Why a dig in this case?  Let’s turn to Scotusblog’s Rory Little for his thoughts:

[I]t seems likely that some decisional disposition was tentatively advanced, and that memos were then traded among the justices advancing very different substantive positions. It might even be that a potential opinion or two were circulated, only to be met with a response from Breyer detailing all the reasons why the case was a flawed vehicle for deciding important constitutional doctrine. But after further reflection, rather than render opinions in a case in which the constitutional issues were at best dimly perceived at the certiorari stage and make sweeping pronouncements based on dubious factual assumptions, the justices found that they could agree on one thing: This case was an “improvident” vehicle and should be sent back to the messy litigation muck from whence it came.

In Collins v. Virginia, the Court held 8-1 that while there are some automobile exceptions to the requirement that police obtain a warrant before engaging in a search, those exceptions do not allow warrantless entry of a home or its curtilage (the area immediately surrounding it), to search an automobile.
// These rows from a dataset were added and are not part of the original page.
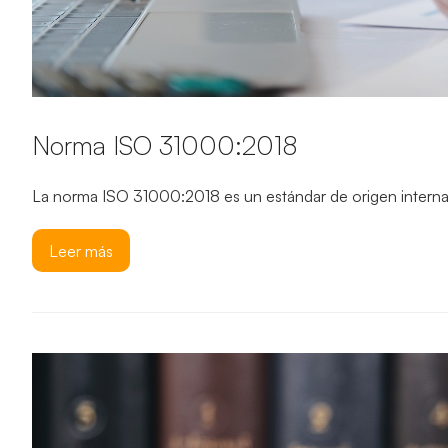
Norma ISO 31000:2018
La norma ISO 31000:2018 es un estándar de origen internac
Leer más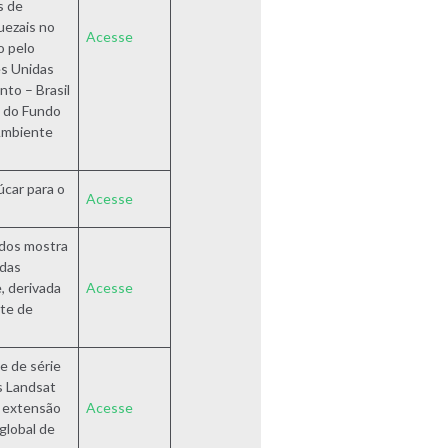
s de
ezais no
Acesse
o pelo
s Unidas
nto – Brasil
o do Fundo
Ambiente
car para o
Acesse
ados mostra
 das
, derivada
Acesse
ite de
e de série
s Landsat
a extensão
Acesse
global de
Police in Albemarle County, Virginia were frustrated by a motorcyclist who repeatedly and successfully fled during high-speed maneuvers (140 mph+), evading arrest.  While the rider’s helmet concealed his identity, police had some suspicion who the guilty party was.  They stalked Collins’ social media pages, and after seeing a house with a covered motorcycle, paid a visit.  They then walked, without permission, to the side of the house where the motorcycle was covered with a tarp, removed it, and ran the Vehicle Identification Number, determining the Suzuki was stolen.  Police charged Collins with possession, but he challenges the conviction on the grounds that the evidence police collected was illegally obtained and therefore must be thrown out.

The lower court ruled the evidence admissible under the vehicle exception to the Fourth Amendment.  That exception was written not by James Madison, but by the Supreme Court in 1925, to ease police searches during prohibition.  It says that given the mobile nature of automobiles, police are not bound by the warrant requirement of the Fourth Amendment when searching them.  Collins says that may be fine for vehicles on the side of the road, but this vehicle was on private property up on the side of the house and covered, which makes it less like a vehicle for Fourth Amendment analysis purposes, and more like any other property, which requires a warrant to search.
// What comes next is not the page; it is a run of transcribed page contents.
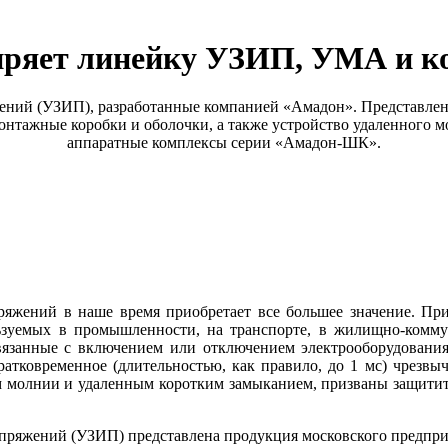
ряет линейку УЗИП, УМА и к
ений (УЗИП), разработанные компанией «Амадон». Представлен
онтажные коробки и оболочки, а также устройство удаленного м
аппаратные комплексы серии «Амадон-ШК».
яжений в на­ше время приобретает все большее значение. При
ьзуемых в промышленности, на транспорте, в жилищно-коммуна
язанные с включением или отключением электрооборудования
атковременное (длительностью, как правило, до 1 мс) чрезвы
ром молнии и удаленным коротким замыканием, призваны защитит
пряжений (УЗИП) представлена продукция московского предприя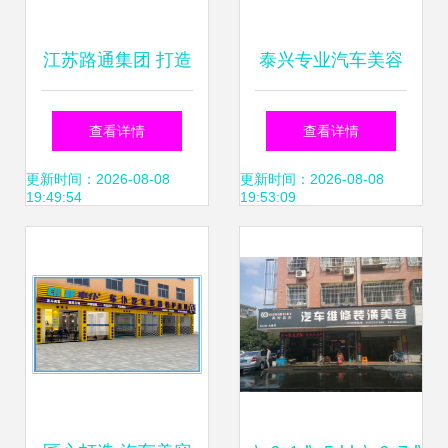
江苏路通集团 打造
泰兴专业汽车美容
高端钢结构汽车展
新标杆 走进車巨
查看详情
查看详情
厅与精细化内部装
人，开启爱车“高颜
更新时间：2026-08-08
更新时间：2026-08-08
19:49:54
19:53:09
修的典范
值”时代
Eight Justices agreed with Collins.  Justice Sotomayor wrote the decision in which all her fellow Justices agreed, all except Justice Alito.  Alito claims, “[t]he Fourth Amendment prohibits “unreasonable” searches. What the police did in this case was entirely reasonable. The Court’s decision is not.”

Justice Thomas wrote separately.  While he agreed with the majority decision, he wrote to criticize the exclusionary rule itself, and its imposition by federal courts onto state courts:

In sum, I am skeptical of this Court’s authority to impose the exclusionary rule on the States. We have not yet revisited that question in light of our modern precedents, which reject Mapp’s essential premise that the exclusionary rule is required by the Constitution. We should do so.

In Lagos v. United States, the Court ruled unanimously on a technical statutory interpretation.  It held in relevant part: 

18 U. S. C. §3663A(b)(4), the words “investigation” and “proceedings” are limited to government investigations and criminal proceedings and do not include private investigations and civil or bankruptcy proceedings.

That’s not a case that will impact many people, but the Justices are final arbiters of Congress’ lawmaking hash in matters banal as well as existential.